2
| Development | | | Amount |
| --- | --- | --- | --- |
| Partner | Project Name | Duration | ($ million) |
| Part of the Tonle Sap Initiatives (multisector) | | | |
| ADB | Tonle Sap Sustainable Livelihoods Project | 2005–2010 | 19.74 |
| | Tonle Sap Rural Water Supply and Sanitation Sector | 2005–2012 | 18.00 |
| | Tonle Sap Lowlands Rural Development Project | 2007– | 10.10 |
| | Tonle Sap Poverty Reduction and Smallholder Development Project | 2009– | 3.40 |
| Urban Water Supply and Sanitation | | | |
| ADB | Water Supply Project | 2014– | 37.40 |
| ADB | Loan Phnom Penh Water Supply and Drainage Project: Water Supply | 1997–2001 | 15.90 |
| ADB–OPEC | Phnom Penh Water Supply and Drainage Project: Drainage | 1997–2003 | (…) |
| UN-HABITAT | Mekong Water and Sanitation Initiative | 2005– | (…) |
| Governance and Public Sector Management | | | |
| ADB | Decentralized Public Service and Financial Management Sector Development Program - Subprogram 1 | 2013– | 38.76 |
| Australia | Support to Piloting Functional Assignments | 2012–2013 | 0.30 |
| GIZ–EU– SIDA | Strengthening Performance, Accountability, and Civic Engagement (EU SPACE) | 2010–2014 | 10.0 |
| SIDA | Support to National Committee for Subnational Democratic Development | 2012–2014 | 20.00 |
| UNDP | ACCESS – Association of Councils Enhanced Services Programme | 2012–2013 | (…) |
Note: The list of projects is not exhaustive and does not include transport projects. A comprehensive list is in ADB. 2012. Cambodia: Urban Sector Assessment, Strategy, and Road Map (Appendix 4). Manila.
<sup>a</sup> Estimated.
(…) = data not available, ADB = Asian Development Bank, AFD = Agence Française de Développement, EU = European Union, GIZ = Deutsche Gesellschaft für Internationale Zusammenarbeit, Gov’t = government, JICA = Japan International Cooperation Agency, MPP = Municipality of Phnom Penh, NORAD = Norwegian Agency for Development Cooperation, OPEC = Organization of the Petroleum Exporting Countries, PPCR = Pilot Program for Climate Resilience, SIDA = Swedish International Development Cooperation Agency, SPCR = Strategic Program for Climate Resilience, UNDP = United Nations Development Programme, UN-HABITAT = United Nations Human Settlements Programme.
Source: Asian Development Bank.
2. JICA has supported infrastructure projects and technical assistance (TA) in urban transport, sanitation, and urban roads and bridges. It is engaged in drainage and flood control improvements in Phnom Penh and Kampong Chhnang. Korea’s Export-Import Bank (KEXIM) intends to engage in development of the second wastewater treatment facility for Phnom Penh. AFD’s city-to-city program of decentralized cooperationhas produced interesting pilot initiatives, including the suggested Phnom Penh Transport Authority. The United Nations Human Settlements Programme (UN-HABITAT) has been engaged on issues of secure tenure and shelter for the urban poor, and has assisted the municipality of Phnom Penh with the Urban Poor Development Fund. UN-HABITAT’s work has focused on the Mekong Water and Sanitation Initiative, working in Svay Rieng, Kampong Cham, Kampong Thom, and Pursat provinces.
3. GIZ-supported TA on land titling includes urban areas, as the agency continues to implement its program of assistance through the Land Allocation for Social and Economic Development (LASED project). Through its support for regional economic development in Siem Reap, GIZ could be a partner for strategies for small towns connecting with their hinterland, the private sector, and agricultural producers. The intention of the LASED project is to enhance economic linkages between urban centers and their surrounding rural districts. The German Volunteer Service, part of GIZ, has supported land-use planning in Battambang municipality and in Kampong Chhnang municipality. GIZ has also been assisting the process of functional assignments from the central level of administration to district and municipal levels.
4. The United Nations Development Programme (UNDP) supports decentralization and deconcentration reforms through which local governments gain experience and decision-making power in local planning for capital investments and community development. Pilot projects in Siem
■ ■ ■ ■ ■
Exact repetition of every record is required.

» Exercise answer:
2
| Development | | | Amount |
| --- | --- | --- | --- |
| Partner | Project Name | Duration | ($ million) |
| Part of the Tonle Sap Initiatives (multisector) | | | |
| ADB | Tonle Sap Sustainable Livelihoods Project | 2005–2010 | 19.74 |
| | Tonle Sap Rural Water Supply and Sanitation Sector | 2005–2012 | 18.00 |
| | Tonle Sap Lowlands Rural Development Project | 2007– | 10.10 |
| | Tonle Sap Poverty Reduction and Smallholder Development Project | 2009– | 3.40 |
| Urban Water Supply and Sanitation | | | |
| ADB | Water Supply Project | 2014– | 37.40 |
| ADB | Loan Phnom Penh Water Supply and Drainage Project: Water Supply | 1997–2001 | 15.90 |
| ADB–OPEC | Phnom Penh Water Supply and Drainage Project: Drainage | 1997–2003 | (…) |
| UN-HABITAT | Mekong Water and Sanitation Initiative | 2005– | (…) |
| Governance and Public Sector Management | | | |
| ADB | Decentralized Public Service and Financial Management Sector Development Program - Subprogram 1 | 2013– | 38.76 |
| Australia | Support to Piloting Functional Assignments | 2012–2013 | 0.30 |
| GIZ–EU– SIDA | Strengthening Performance, Accountability, and Civic Engagement (EU SPACE) | 2010–2014 | 10.0 |
| SIDA | Support to National Committee for Subnational Democratic Development | 2012–2014 | 20.00 |
| UNDP | ACCESS – Association of Councils Enhanced Services Programme | 2012–2013 | (…) |
Note: The list of projects is not exhaustive and does not include transport projects. A comprehensive list is in ADB. 2012. Cambodia: Urban Sector Assessment, Strategy, and Road Map (Appendix 4). Manila.
<sup>a</sup> Estimated.
(…) = data not available, ADB = Asian Development Bank, AFD = Agence Française de Développement, EU = European Union, GIZ = Deutsche Gesellschaft für Internationale Zusammenarbeit, Gov’t = government, JICA = Japan International Cooperation Agency, MPP = Municipality of Phnom Penh, NORAD = Norwegian Agency for Development Cooperation, OPEC = Organization of the Petroleum Exporting Countries, PPCR = Pilot Program for Climate Resilience, SIDA = Swedish International Development Cooperation Agency, SPCR = Strategic Program for Climate Resilience, UNDP = United Nations Development Programme, UN-HABITAT = United Nations Human Settlements Programme.
Source: Asian Development Bank.
2. JICA has supported infrastructure projects and technical assistance (TA) in urban transport, sanitation, and urban roads and bridges. It is engaged in drainage and flood control improvements in Phnom Penh and Kampong Chhnang. Korea’s Export-Import Bank (KEXIM) intends to engage in development of the second wastewater treatment facility for Phnom Penh. AFD’s city-to-city program of decentralized cooperationhas produced interesting pilot initiatives, including the suggested Phnom Penh Transport Authority. The United Nations Human Settlements Programme (UN-HABITAT) has been engaged on issues of secure tenure and shelter for the urban poor, and has assisted the municipality of Phnom Penh with the Urban Poor Development Fund. UN-HABITAT’s work has focused on the Mekong Water and Sanitation Initiative, working in Svay Rieng, Kampong Cham, Kampong Thom, and Pursat provinces.
3. GIZ-supported TA on land titling includes urban areas, as the agency continues to implement its program of assistance through the Land Allocation for Social and Economic Development (LASED project). Through its support for regional economic development in Siem Reap, GIZ could be a partner for strategies for small towns connecting with their hinterland, the private sector, and agricultural producers. The intention of the LASED project is to enhance economic linkages between urban centers and their surrounding rural districts. The German Volunteer Service, part of GIZ, has supported land-use planning in Battambang municipality and in Kampong Chhnang municipality. GIZ has also been assisting the process of functional assignments from the central level of administration to district and municipal levels.
4. The United Nations Development Programme (UNDP) supports decentralization and deconcentration reforms through which local governments gain experience and decision-making power in local planning for capital investments and community development. Pilot projects in Siem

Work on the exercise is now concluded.